Another text message I got that warmed my heart came from Ai-Ai de las Alas. Ai-Ai and I never had the chance to sit down together even just for coffee, but we know we are friends. The longest conversation we probably had was the time we hosted a company party where everyone were busy talking to each other and getting sloshed at the open bar.
This is one moment of my career that I will never forget: Annoyed by the rowdiness of the crowd (they were a pain), Ai-Ai told me — with the microphone on: “Hindi naman nakikinig sa atin ‘yang mga — expletives deleted — ‘yan, eh!” You know what? She was right. Nobody reacted to what she said because everybody just went on carousing with each other at the party — drunk. I also want to clarify that it wasn’t the foulest vernacular cuss word she uttered, but something less coarse.
Of course, Ai-Ai is noted for her onstage naughtiness. In private, I’ve heard colorful stories (all unconfirmed) about her love life. We were never close enough to each other though for me to have been privy to those.
What I witnessed all those years was her simple persona. I would also like to add helpful and caring.
In December 1992, when I was just four months into my job on TV, ABS-CBN put up a Christmas special and I was made to do a production number that required singing and dancing (all those who coached me in those areas shifted careers shortly after — I don’t understand why).
Mine was the fourth number and I was panicking when the show started (it was live) because while I was already wearing my tuxedo, my hair was still a mess. In those days, ABS-CBN only had one makeup room and very few people who were under Norma Calubaquib, who loved me like her son and I miss her (can anyone tell me where she is?).
Mommy Nyorms, which was how we called her, wanted to prioritize me, except that there were senior male celebrities who were there ahead of me. They, too, needed styling and were waiting for their turn. I was supposed to go to Bhoy Navarette, but traffic was hell in this part of Aurora Boulevard. To solve the problem of hair grooming, I later had it cut by Celeste Tuviera of Symmetria and I never owned a comb since then. Every strand now falls in the right place with just my fingers.
But going back to my hair dilemma back then. Ai-Ai saw me frantic and she summoned me to her corner and volunteered to blow dry my hair. We only needed gel. Luckily, Eula Valdes had a tube with her. Whew, Ai-Ai (and Eula, too) saved the day for me. Ai-Ai and I still joke about that incident to this day.
Unfortunately, that is one of Ai-Ai’s many facets (the genuinely talented has plenty of personalities) that people do not know about: Her basic simplicity and helpful ways. Through the years, in her interviews, I’ve noticed how she developed her sense of maturity (nothing like motherhood to do that for you) and I’m happy for her.
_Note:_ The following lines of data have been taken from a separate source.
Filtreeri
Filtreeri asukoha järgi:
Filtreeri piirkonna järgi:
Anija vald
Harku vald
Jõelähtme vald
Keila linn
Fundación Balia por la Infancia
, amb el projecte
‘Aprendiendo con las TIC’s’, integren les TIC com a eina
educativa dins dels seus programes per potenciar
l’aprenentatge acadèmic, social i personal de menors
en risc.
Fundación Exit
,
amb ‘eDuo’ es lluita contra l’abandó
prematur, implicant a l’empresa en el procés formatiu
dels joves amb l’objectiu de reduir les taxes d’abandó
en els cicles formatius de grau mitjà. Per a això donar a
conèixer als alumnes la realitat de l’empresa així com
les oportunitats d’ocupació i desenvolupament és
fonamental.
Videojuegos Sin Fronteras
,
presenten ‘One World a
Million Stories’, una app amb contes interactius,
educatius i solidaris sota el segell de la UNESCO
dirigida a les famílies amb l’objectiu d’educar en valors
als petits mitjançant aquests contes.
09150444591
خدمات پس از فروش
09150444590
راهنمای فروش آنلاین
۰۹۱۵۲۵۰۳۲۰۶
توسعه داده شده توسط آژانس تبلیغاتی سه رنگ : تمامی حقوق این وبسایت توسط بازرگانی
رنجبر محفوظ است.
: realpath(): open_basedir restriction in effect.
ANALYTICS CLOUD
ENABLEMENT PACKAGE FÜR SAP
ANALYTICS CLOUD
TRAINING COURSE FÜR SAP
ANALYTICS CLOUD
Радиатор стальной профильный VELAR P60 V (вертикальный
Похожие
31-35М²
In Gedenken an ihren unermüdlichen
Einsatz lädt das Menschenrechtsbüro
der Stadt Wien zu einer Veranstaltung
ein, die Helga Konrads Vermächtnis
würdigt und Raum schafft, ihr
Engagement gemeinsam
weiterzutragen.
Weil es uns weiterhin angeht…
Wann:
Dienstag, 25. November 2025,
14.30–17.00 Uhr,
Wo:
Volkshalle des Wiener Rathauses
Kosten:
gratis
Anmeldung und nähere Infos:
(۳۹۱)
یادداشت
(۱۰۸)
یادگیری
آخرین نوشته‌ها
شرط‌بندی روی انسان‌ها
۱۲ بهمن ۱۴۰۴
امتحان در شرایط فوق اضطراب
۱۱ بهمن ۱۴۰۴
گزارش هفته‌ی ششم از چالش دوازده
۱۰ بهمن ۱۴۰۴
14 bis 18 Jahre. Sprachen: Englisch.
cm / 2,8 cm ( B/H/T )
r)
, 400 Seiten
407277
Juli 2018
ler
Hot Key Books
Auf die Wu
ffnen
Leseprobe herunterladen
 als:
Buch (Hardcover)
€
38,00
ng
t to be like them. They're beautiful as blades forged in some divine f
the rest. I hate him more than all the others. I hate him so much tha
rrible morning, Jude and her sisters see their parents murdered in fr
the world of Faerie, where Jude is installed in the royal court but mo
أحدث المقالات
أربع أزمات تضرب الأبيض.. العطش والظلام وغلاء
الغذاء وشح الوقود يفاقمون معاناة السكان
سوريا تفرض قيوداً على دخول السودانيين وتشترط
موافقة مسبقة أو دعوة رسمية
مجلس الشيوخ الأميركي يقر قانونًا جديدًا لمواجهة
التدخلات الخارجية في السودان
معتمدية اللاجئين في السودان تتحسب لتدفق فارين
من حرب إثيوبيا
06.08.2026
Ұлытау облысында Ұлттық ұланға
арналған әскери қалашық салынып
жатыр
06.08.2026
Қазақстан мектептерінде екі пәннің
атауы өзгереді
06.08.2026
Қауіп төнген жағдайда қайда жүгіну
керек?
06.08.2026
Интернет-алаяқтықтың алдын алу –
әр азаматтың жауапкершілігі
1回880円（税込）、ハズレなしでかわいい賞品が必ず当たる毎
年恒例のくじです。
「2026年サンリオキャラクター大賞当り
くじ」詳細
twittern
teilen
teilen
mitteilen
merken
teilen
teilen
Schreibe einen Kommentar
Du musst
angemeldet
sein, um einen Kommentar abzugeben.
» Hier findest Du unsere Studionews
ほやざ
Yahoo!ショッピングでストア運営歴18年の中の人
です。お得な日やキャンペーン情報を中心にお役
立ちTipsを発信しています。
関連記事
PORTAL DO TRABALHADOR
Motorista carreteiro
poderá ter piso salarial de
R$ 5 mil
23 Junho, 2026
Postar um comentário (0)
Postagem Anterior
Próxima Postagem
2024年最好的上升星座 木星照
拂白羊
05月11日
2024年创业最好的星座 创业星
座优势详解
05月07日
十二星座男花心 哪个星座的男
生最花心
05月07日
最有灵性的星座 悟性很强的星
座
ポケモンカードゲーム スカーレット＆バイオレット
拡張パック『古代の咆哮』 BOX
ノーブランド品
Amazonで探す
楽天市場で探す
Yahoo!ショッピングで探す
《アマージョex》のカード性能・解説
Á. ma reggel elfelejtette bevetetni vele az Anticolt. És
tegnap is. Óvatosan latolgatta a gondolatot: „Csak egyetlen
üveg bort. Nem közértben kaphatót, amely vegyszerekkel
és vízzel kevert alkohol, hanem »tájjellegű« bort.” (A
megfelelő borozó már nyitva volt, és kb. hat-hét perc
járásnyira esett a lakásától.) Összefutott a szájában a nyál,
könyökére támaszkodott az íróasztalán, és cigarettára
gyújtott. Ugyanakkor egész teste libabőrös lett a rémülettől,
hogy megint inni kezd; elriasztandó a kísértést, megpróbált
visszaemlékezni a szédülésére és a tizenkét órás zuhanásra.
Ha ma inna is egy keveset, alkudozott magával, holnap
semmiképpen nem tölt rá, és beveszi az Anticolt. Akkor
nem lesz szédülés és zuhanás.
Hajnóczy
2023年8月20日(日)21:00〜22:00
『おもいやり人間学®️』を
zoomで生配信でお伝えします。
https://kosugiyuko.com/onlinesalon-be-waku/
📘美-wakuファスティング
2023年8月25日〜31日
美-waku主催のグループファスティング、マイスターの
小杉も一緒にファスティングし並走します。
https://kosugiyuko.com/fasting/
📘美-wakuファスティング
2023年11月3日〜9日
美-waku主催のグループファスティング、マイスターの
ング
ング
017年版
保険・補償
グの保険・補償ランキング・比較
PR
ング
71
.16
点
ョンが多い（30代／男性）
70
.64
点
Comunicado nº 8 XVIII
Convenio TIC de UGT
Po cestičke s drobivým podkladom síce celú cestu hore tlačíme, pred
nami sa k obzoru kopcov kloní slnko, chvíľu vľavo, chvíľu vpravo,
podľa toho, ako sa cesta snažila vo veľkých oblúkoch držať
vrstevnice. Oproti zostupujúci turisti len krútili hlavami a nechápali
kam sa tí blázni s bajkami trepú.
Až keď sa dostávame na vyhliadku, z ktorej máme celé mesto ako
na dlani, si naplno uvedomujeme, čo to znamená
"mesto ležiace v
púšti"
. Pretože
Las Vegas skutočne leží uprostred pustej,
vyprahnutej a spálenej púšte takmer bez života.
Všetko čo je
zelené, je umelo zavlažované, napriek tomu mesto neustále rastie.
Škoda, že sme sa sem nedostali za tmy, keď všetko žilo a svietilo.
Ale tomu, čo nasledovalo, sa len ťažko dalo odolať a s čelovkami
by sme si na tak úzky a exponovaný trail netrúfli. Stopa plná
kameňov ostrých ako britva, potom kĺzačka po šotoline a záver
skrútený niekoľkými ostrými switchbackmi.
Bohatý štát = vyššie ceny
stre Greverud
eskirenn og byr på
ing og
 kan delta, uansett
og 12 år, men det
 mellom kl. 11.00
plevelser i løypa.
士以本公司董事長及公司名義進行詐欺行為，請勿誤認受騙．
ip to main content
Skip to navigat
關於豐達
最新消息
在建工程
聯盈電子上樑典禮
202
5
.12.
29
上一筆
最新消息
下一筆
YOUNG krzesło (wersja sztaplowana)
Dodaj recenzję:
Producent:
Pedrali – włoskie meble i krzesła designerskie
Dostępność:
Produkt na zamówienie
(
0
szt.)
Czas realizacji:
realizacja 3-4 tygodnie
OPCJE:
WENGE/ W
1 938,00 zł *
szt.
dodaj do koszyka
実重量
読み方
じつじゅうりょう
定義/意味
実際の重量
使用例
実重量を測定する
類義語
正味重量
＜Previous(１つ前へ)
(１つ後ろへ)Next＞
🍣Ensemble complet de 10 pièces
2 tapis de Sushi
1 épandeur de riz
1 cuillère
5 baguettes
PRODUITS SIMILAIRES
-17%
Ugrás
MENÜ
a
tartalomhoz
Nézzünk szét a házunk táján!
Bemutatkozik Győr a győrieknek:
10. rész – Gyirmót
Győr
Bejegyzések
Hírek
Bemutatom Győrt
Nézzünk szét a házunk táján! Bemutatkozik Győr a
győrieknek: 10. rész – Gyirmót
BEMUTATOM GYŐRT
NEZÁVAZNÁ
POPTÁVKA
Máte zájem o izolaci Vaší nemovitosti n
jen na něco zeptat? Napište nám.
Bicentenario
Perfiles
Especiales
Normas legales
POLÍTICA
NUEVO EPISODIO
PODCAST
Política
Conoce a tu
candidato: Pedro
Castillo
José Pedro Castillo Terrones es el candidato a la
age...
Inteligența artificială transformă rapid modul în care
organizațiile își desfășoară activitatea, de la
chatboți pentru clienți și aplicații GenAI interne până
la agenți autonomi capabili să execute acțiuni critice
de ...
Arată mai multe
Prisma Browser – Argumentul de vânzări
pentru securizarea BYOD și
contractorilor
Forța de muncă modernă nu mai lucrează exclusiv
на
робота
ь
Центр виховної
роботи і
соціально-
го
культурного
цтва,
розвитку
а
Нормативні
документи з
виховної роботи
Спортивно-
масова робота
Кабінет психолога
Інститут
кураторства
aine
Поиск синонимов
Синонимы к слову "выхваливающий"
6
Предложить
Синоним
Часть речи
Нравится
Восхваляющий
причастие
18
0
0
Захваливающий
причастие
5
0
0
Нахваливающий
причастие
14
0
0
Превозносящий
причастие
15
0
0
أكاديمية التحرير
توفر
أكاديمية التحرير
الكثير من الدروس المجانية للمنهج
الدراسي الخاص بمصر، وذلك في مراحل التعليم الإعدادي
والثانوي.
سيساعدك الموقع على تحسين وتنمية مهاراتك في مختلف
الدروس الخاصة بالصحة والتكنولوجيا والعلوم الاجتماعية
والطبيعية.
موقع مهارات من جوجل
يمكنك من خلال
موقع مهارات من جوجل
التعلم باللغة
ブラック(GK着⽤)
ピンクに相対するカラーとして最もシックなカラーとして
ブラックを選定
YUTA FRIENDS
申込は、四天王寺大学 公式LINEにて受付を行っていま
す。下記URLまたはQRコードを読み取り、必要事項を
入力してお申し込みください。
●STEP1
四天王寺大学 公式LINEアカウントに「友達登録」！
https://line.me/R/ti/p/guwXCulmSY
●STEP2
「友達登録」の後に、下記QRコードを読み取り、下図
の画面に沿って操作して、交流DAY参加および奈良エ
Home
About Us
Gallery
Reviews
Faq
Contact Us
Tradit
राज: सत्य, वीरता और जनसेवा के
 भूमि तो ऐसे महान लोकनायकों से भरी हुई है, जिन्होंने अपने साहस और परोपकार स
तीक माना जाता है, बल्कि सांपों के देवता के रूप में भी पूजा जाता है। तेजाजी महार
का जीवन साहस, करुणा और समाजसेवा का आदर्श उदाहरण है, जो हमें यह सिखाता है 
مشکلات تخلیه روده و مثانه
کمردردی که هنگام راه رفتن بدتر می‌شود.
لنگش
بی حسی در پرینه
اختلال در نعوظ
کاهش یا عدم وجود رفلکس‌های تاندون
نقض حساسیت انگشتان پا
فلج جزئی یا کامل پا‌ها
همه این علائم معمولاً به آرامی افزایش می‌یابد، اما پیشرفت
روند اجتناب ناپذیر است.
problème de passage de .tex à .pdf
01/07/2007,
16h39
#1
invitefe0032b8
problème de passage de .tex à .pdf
In her last text (we only text each other twice a year, comforted by the knowledge that we are just there for each other), I discovered how she had also become spiritual under the guidance of Bo Sanchez. No, she’s not flaunting that and I’m not sure if I should have published it, but she is clearly headed for the right and positive direction and that is good news. It’s so exemplary of her.
As I type this piece, I can’t believe how one column opened a door to the past to let in people I knew from way back when. Maybe it’s about time I got reunited with some of them and talk about the good old times.
It’s just a pity that our P150 in those days can now only buy us a value meal each — with nothing much left for extra rice.